#### Directive
The records below are to be written out exactly, with every picture omitted.

───── Records supplied

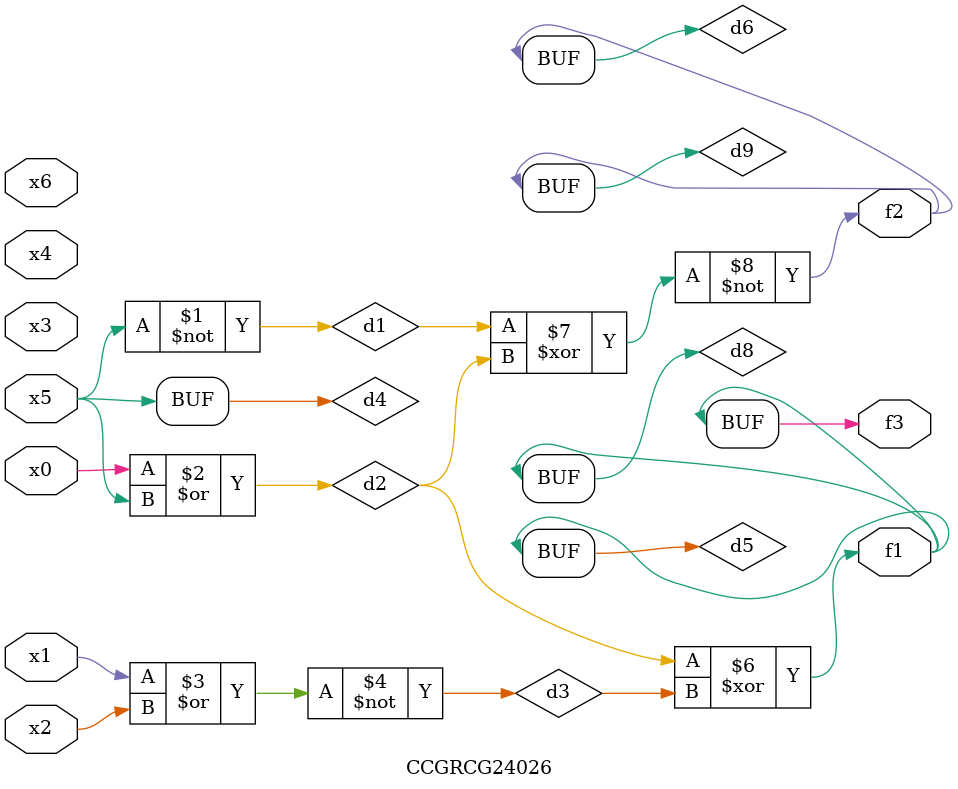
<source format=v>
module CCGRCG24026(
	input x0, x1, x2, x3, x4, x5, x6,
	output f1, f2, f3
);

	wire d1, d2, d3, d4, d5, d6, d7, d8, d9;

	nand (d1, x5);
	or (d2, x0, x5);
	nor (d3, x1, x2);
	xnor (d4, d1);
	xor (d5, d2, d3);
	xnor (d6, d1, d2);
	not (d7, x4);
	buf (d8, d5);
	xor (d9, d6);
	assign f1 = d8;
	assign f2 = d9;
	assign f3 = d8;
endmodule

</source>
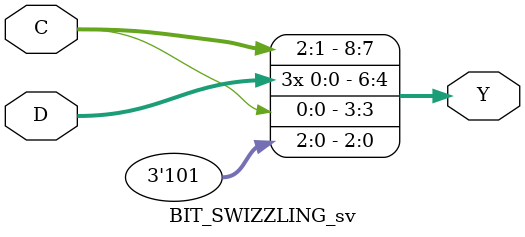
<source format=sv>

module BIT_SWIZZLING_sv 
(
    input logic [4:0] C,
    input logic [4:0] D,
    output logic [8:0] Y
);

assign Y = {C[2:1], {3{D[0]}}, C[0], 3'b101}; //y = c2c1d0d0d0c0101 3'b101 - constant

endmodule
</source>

──────────

#### Solution to this problem
<source format=v>
module CCGRCG24026(
	input x0, x1, x2, x3, x4, x5, x6,
	output f1, f2, f3
);

	wire d1, d2, d3, d4, d5, d6, d7, d8, d9;

	nand (d1, x5);
	or (d2, x0, x5);
	nor (d3, x1, x2);
	xnor (d4, d1);
	xor (d5, d2, d3);
	xnor (d6, d1, d2);
	not (d7, x4);
	buf (d8, d5);
	xor (d9, d6);
	assign f1 = d8;
	assign f2 = d9;
	assign f3 = d8;
endmodule

</source>
<source format=sv>

module BIT_SWIZZLING_sv 
(
    input logic [4:0] C,
    input logic [4:0] D,
    output logic [8:0] Y
);

assign Y = {C[2:1], {3{D[0]}}, C[0], 3'b101}; //y = c2c1d0d0d0c0101 3'b101 - constant

endmodule
</source>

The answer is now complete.